For pair read:
IRMA <RSV0-config> <R1.fastq.gz/R1.fastq> <R2.fastq.gz/R2.fastq> <sample_name>
For single read:
IRMA <RSV0-config> <fastq/fastq.gz> <sample_name>
IRMA <RSV1-config> <fastq/fastq.gz> <sample_name_RSV1>
IRMA <RSV2-config> <fastq/fastq.gz> <sample_name_RSV2>
Assembly RSV sequence read with pseudo-segments instead of WGS can fix some low QC reads Two RSV module: RSV-SHGF library and RSV-without SHGF library are created due the interest of RSV cell surface genomes.
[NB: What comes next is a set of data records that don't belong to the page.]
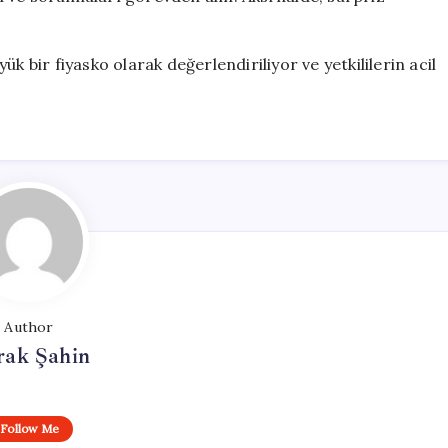
k bir fiyasko olarak değerlendiriliyor ve yetkililerin acil
Author
rak Şahin
Follow Me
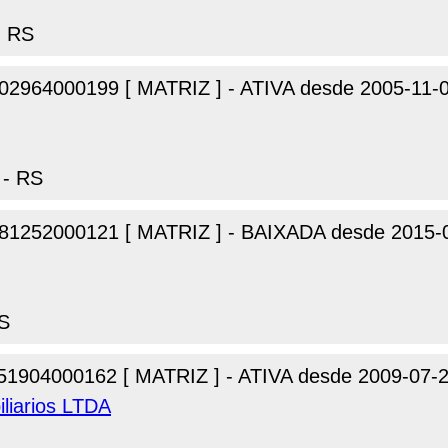
- RS
02964000199 [ MATRIZ ] - ATIVA desde 2005-11-
 - RS
81252000121 [ MATRIZ ] - BAIXADA desde 2015-
RS
51904000162 [ MATRIZ ] - ATIVA desde 2009-07-
liarios LTDA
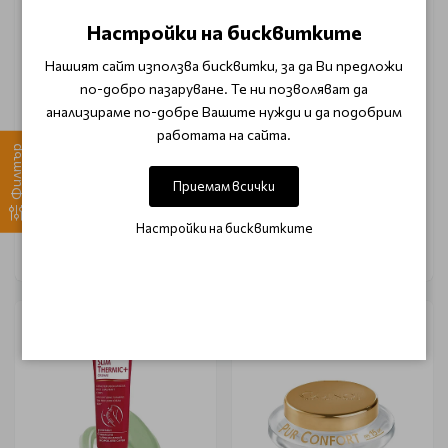
Настройки на бисквитките
Нашият сайт използва бисквитки, за да Ви предложи
по-добро пазаруване. Те ни позволяват да
анализираме по-добре Вашите нужди и да подобрим
Експресна озаряваща
Ексфолиращ гел с
работата на сайта.
маска за сияен и
плодови киселини Guinot
Филтър
отпочинал вид Guinot
Gommage Biologique 50ml
Masque Dynamisant 50ml
Приемам всички
€ 45.10 (88.21 лв.)
€ 35.90 (70.21 лв.)
Настройки на бисквитките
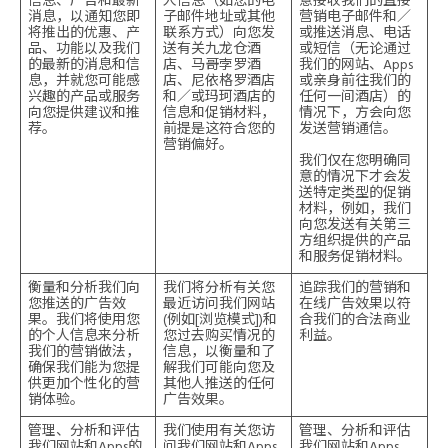
信息、广告和最新
人信息（如您的电
意接收我们的直接
消息，以通知您即
子邮件地址或其他
营销电子邮件和／
将推出的优惠、产
联系方式）向您发
或推送消息、电话
品、功能以及我们
送有关九龙仓酒
或短信（无论通过
的最新的消息和信
店、马哥孛罗酒
我们的网站、Apps
息，并就您可能感
店、尼依格罗酒店
或亲身前往我们的
兴趣的产品或服务
和／或玛珂酒店的
任何一间酒店）的
向您提供建议和推
信息和促销材料，
情况下，方会向您
荐。
前提是这符合您的
发送营销通信。
营销偏好。
我们仅在您明确同
意的情况下才会发
送特定类型的促销
材料，例如，我们
向您发送有关第三
方组织提供的产品
和服务促销材料。
衡量和分析我们向
我们将分析有关您
追踪我们的营销和
您推送的广告效
最近访问我们网站
在线广告效果以符
果。我们将使用您
(例如[浏览模式])和
合我们的合法商业
的个人信息来分析
您过去购买情况的
利益。
我们的营销做法，
信息，以衡量和了
确保我们能为您提
解我们可能向您及
供更加个性化的营
其他人推送的任何
销体验。
广告效果。
管理、分析和评估
我们使用有关您访
管理、分析和评估
我们网站和Apps的
问我们网站和Apps
我们网站和Apps，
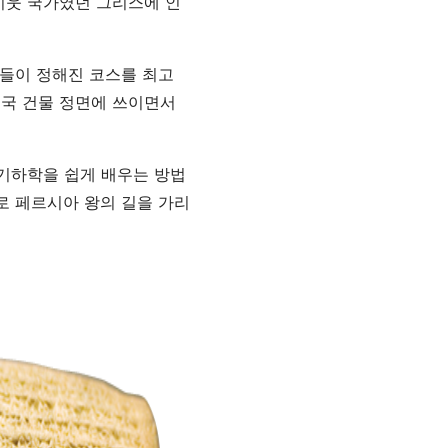
이웃 국가였던 그리스에 인
전령들이 정해진 코스를 최고
체국 건물 정면에 쓰이면서
기하학을 쉽게 배우는 방법
바로 페르시아 왕의 길을 가리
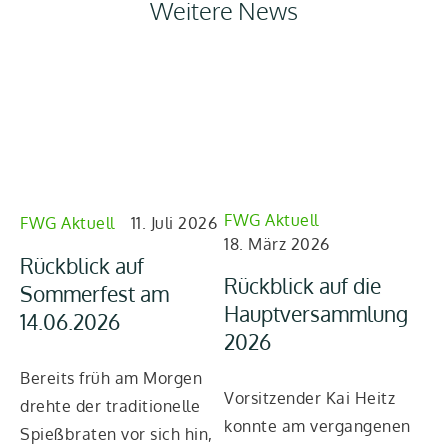
Weitere News
FWG Aktuell
FW
FWG Aktuell
11. Juli 2026
18. März 2026
26
Rückblick auf
Rückblick auf die
Rü
Sommerfest am
Hauptversammlung
Mi
14.06.2026
2026
Be
Bereits früh am Mor­gen
Vor­sit­zen­der Kai Heitz
sc
dreh­te der tra­di­tio­nel­le
konn­te am ver­gan­ge­nen
di
Spieß­bra­ten vor sich hin,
RSV IRMA output directoryies, .sh, reference directory, java screipts need to be moved under a same directory IRMA output from different libraries need to be labeled as _"RSV1" and _"RSV2"
On Local
Gene alignment tool MAFFT need to be installed under ./src
## Compile the java
javac ./nest.java
sh comb.sh >> comb.log
On Server
## Add module load MAFFT in shell script
javac ./nest.java
sh comb.sh >> gacrc_comb.log
Step1: .sh will check the exists of IRMA output _RSV1 and _RSV2 directories and amended_consensus sub directories.
Step2: The ORF of different gene regions are searched by allignment with reference sequence considering the possible issue at the intergenic regions.
Step3: Different gene regions from IRMA consensus read are nested together.
Step4: Alignment with reference sequence file is also generated.
Step5: sum.txt be created contain the genotype and length information for all RSV samples under the directory; Recommend to generate comb.log to double check if all samples have been processed correctly.